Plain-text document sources
= = = =

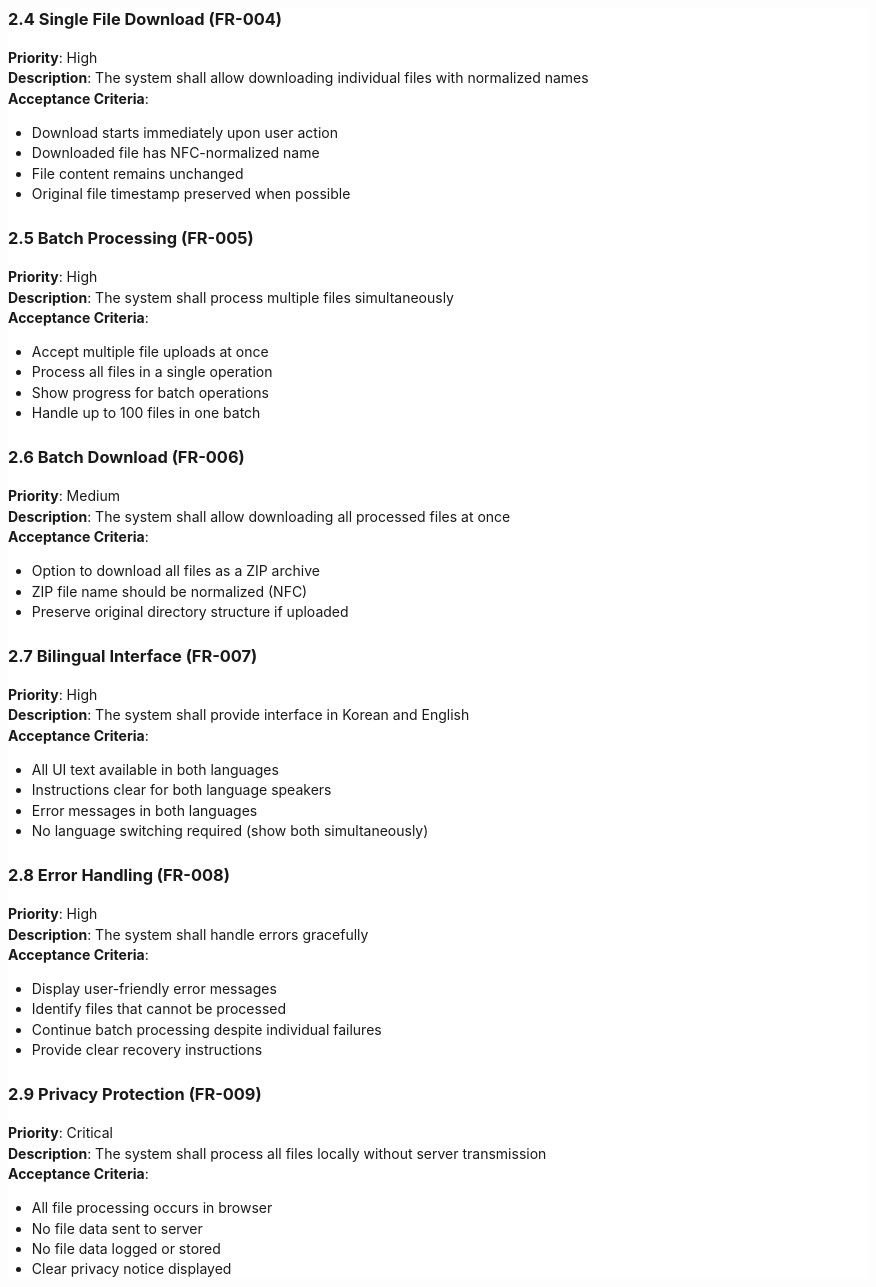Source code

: ### 2.4 Single File Download (FR-004)
**Priority**: High  
**Description**: The system shall allow downloading individual files with normalized names  
**Acceptance Criteria**:
- Download starts immediately upon user action
- Downloaded file has NFC-normalized name
- File content remains unchanged
- Original file timestamp preserved when possible

### 2.5 Batch Processing (FR-005)
**Priority**: High  
**Description**: The system shall process multiple files simultaneously  
**Acceptance Criteria**:
- Accept multiple file uploads at once
- Process all files in a single operation
- Show progress for batch operations
- Handle up to 100 files in one batch

### 2.6 Batch Download (FR-006)
**Priority**: Medium  
**Description**: The system shall allow downloading all processed files at once  
**Acceptance Criteria**:
- Option to download all files as a ZIP archive
- ZIP file name should be normalized (NFC)
- Preserve original directory structure if uploaded

### 2.7 Bilingual Interface (FR-007)
**Priority**: High  
**Description**: The system shall provide interface in Korean and English  
**Acceptance Criteria**:
- All UI text available in both languages
- Instructions clear for both language speakers
- Error messages in both languages
- No language switching required (show both simultaneously)

### 2.8 Error Handling (FR-008)
**Priority**: High  
**Description**: The system shall handle errors gracefully  
**Acceptance Criteria**:
- Display user-friendly error messages
- Identify files that cannot be processed
- Continue batch processing despite individual failures
- Provide clear recovery instructions

### 2.9 Privacy Protection (FR-009)
**Priority**: Critical  
**Description**: The system shall process all files locally without server transmission  
**Acceptance Criteria**:
- All file processing occurs in browser
- No file data sent to server
- No file data logged or stored
- Clear privacy notice displayed
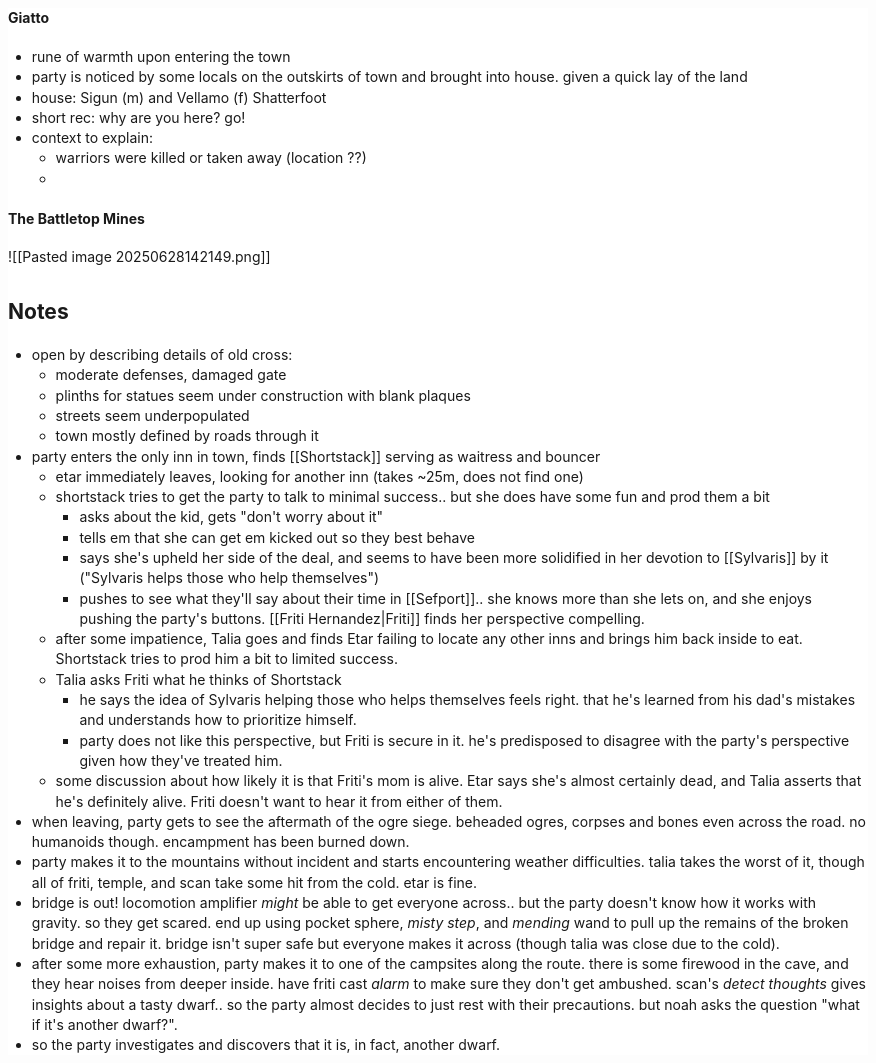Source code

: #### Giatto

- rune of warmth upon entering the town
- party is noticed by some locals on the outskirts of town and brought into house. given a quick lay of the land
- house: Sigun (m) and Vellamo (f) Shatterfoot
- short rec: why are you here? go!
- context to explain:
	- warriors were killed or taken away (location ??)
	- 

#### The Battletop Mines
![[Pasted image 20250628142149.png]]


## Notes

- open by describing details of old cross:
	- moderate defenses, damaged gate
	- plinths for statues seem under construction with blank plaques
	- streets seem underpopulated
	- town mostly defined by roads through it
- party enters the only inn in town, finds [[Shortstack]] serving as waitress and bouncer
	- etar immediately leaves, looking for another inn (takes ~25m, does not find one)
	- shortstack tries to get the party to talk to minimal success.. but she does have some fun and prod them a bit
		- asks about the kid, gets "don't worry about it"
		- tells em that she can get em kicked out so they best behave
		- says she's upheld her side of the deal, and seems to have been more solidified in her devotion to [[Sylvaris]] by it ("Sylvaris helps those who help themselves")
		- pushes to see what they'll say about their time in [[Sefport]].. she knows more than she lets on, and she enjoys pushing the party's buttons. [[Friti Hernandez|Friti]] finds her perspective compelling.
	- after some impatience, Talia goes and finds Etar failing to locate any other inns and brings him back inside to eat. Shortstack tries to prod him a bit to limited success.
	- Talia asks Friti what he thinks of Shortstack
		- he says the idea of Sylvaris helping those who helps themselves feels right. that he's learned from his dad's mistakes and understands how to prioritize himself.
		- party does not like this perspective, but Friti is secure in it. he's predisposed to disagree with the party's perspective given how they've treated him.
	- some discussion about how likely it is that Friti's mom is alive. Etar says she's almost certainly dead, and Talia asserts that he's definitely alive. Friti doesn't want to hear it from either of them.
- when leaving, party gets to see the aftermath of the ogre siege. beheaded ogres, corpses and bones even across the road. no humanoids though. encampment has been burned down.
- party makes it to the mountains without incident and starts encountering weather difficulties. talia takes the worst of it, though all of friti, temple, and scan take some hit from the cold. etar is fine.
- bridge is out! locomotion amplifier *might* be able to get everyone across.. but the party doesn't know how it works with gravity. so they get scared. end up using pocket sphere, *misty step*, and *mending* wand to pull up the remains of the broken bridge and repair it. bridge isn't super safe but everyone makes it across (though talia was close due to the cold).
- after some more exhaustion, party makes it to one of the campsites along the route. there is some firewood in the cave, and they hear noises from deeper inside. have friti cast *alarm* to make sure they don't get ambushed. scan's *detect thoughts* gives insights about a tasty dwarf.. so the party almost decides to just rest with their precautions. but noah asks the question "what if it's another dwarf?".
- so the party investigates and discovers that it is, in fact, another dwarf. 
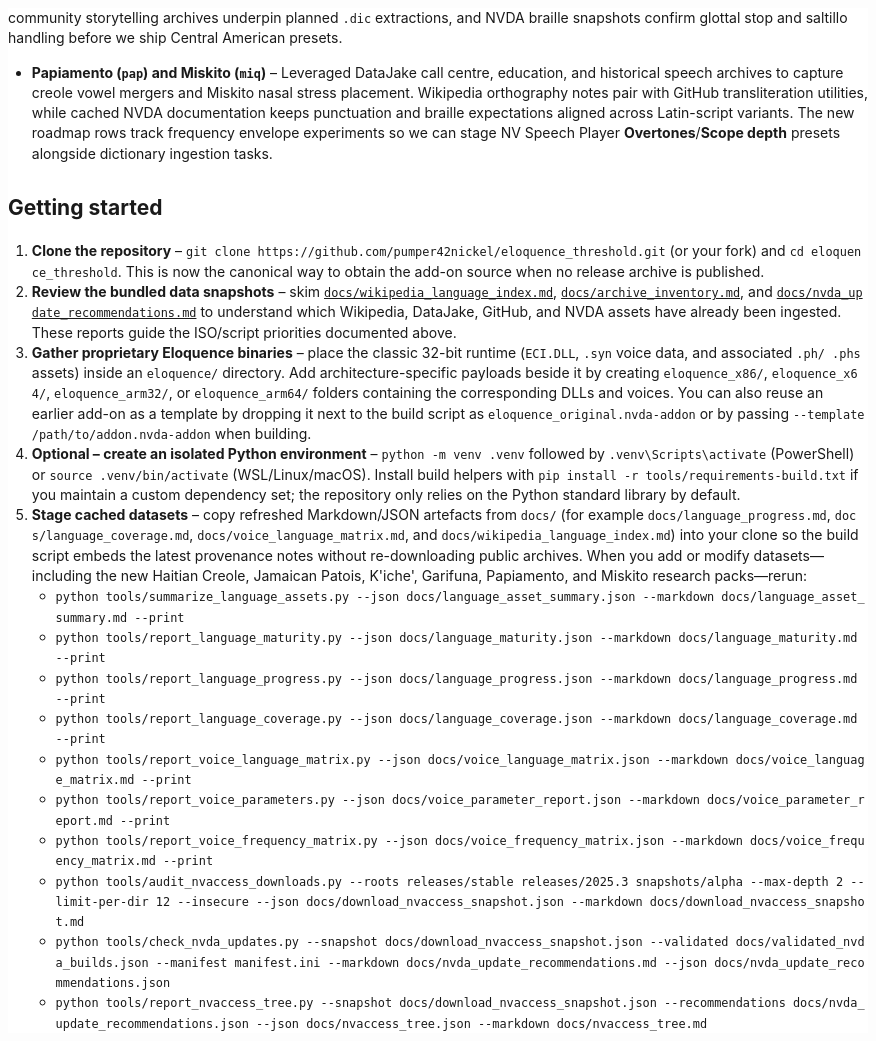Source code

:  community storytelling archives underpin planned `.dic` extractions, and NVDA braille snapshots confirm glottal stop and
  saltillo handling before we ship Central American presets.
- **Papiamento (`pap`) and Miskito (`miq`)** – Leveraged DataJake call centre, education, and historical speech archives
  to capture creole vowel mergers and Miskito nasal stress placement.  Wikipedia orthography notes pair with GitHub
  transliteration utilities, while cached NVDA documentation keeps punctuation and braille expectations aligned across
  Latin-script variants.  The new roadmap rows track frequency envelope experiments so we can stage NV Speech Player
  **Overtones**/**Scope depth** presets alongside dictionary ingestion tasks.

## Getting started
1. **Clone the repository** – `git clone https://github.com/pumper42nickel/eloquence_threshold.git` (or your fork) and `cd eloquence_threshold`. This is now the canonical way to obtain the add-on source when no release archive is published.
2. **Review the bundled data snapshots** – skim [`docs/wikipedia_language_index.md`](docs/wikipedia_language_index.md), [`docs/archive_inventory.md`](docs/archive_inventory.md), and [`docs/nvda_update_recommendations.md`](docs/nvda_update_recommendations.md) to understand which Wikipedia, DataJake, GitHub, and NVDA assets have already been ingested. These reports guide the ISO/script priorities documented above.
3. **Gather proprietary Eloquence binaries** – place the classic 32-bit runtime (`ECI.DLL`, `.syn` voice data, and associated `.ph/ .phs` assets) inside an `eloquence/` directory. Add architecture-specific payloads beside it by creating `eloquence_x86/`, `eloquence_x64/`, `eloquence_arm32/`, or `eloquence_arm64/` folders containing the corresponding DLLs and voices. You can also reuse an earlier add-on as a template by dropping it next to the build script as `eloquence_original.nvda-addon` or by passing `--template /path/to/addon.nvda-addon` when building.
4. **Optional – create an isolated Python environment** – `python -m venv .venv` followed by `.venv\Scripts\activate` (PowerShell) or `source .venv/bin/activate` (WSL/Linux/macOS). Install build helpers with `pip install -r tools/requirements-build.txt` if you maintain a custom dependency set; the repository only relies on the Python standard library by default.
5. **Stage cached datasets** – copy refreshed Markdown/JSON artefacts from `docs/` (for example `docs/language_progress.md`, `docs/language_coverage.md`, `docs/voice_language_matrix.md`, and `docs/wikipedia_language_index.md`) into your clone so the build script embeds the latest provenance notes without re-downloading public archives. When you add or modify datasets—including the new Haitian Creole, Jamaican Patois, K'iche', Garifuna, Papiamento, and Miskito research packs—rerun:
   - `python tools/summarize_language_assets.py --json docs/language_asset_summary.json --markdown docs/language_asset_summary.md --print`
   - `python tools/report_language_maturity.py --json docs/language_maturity.json --markdown docs/language_maturity.md --print`
   - `python tools/report_language_progress.py --json docs/language_progress.json --markdown docs/language_progress.md --print`
   - `python tools/report_language_coverage.py --json docs/language_coverage.json --markdown docs/language_coverage.md --print`
   - `python tools/report_voice_language_matrix.py --json docs/voice_language_matrix.json --markdown docs/voice_language_matrix.md --print`
   - `python tools/report_voice_parameters.py --json docs/voice_parameter_report.json --markdown docs/voice_parameter_report.md --print`
   - `python tools/report_voice_frequency_matrix.py --json docs/voice_frequency_matrix.json --markdown docs/voice_frequency_matrix.md --print`
   - `python tools/audit_nvaccess_downloads.py --roots releases/stable releases/2025.3 snapshots/alpha --max-depth 2 --limit-per-dir 12 --insecure --json docs/download_nvaccess_snapshot.json --markdown docs/download_nvaccess_snapshot.md`
   - `python tools/check_nvda_updates.py --snapshot docs/download_nvaccess_snapshot.json --validated docs/validated_nvda_builds.json --manifest manifest.ini --markdown docs/nvda_update_recommendations.md --json docs/nvda_update_recommendations.json`
   - `python tools/report_nvaccess_tree.py --snapshot docs/download_nvaccess_snapshot.json --recommendations docs/nvda_update_recommendations.json --json docs/nvaccess_tree.json --markdown docs/nvaccess_tree.md`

= = = =

#### Activity
Retype only the lines above between the line with "- Original file" and the line with "- ZIP file name should be normalized (NFC)", counting those two lines as well, and keep every character as it is.

#### Worked solution
- Original file timestamp preserved when possible

### 2.5 Batch Processing (FR-005)
**Priority**: High  
**Description**: The system shall process multiple files simultaneously  
**Acceptance Criteria**:
- Accept multiple file uploads at once
- Process all files in a single operation
- Show progress for batch operations
- Handle up to 100 files in one batch

### 2.6 Batch Download (FR-006)
**Priority**: Medium  
**Description**: The system shall allow downloading all processed files at once  
**Acceptance Criteria**:
- Option to download all files as a ZIP archive
- ZIP file name should be normalized (NFC)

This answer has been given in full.